─── Material supplied ───
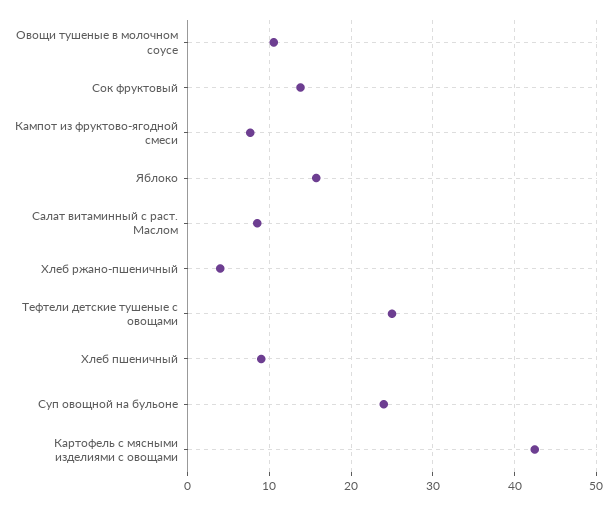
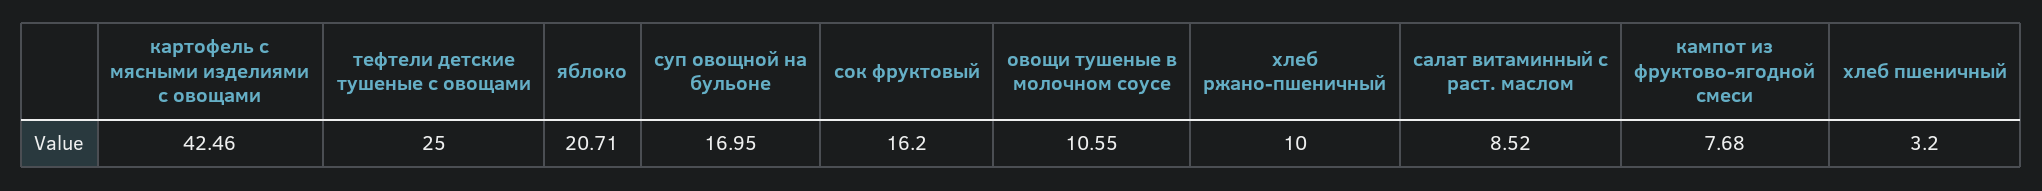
Сок фруктовый: 14 -> 16.2
Яблоко: 16 -> 20.71
Хлеб ржано-пшеничный: 4 -> 10
Хлеб пшеничный: 9 -> 3.2
Суп овощной на бульоне: 24 -> 16.95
───
■ Work instruction
Find every line in the records that uses the string "пшеничный", then copy it.

■ The answer
Хлеб ржано-пшеничный: 4 -> 10
Хлеб пшеничный: 9 -> 3.2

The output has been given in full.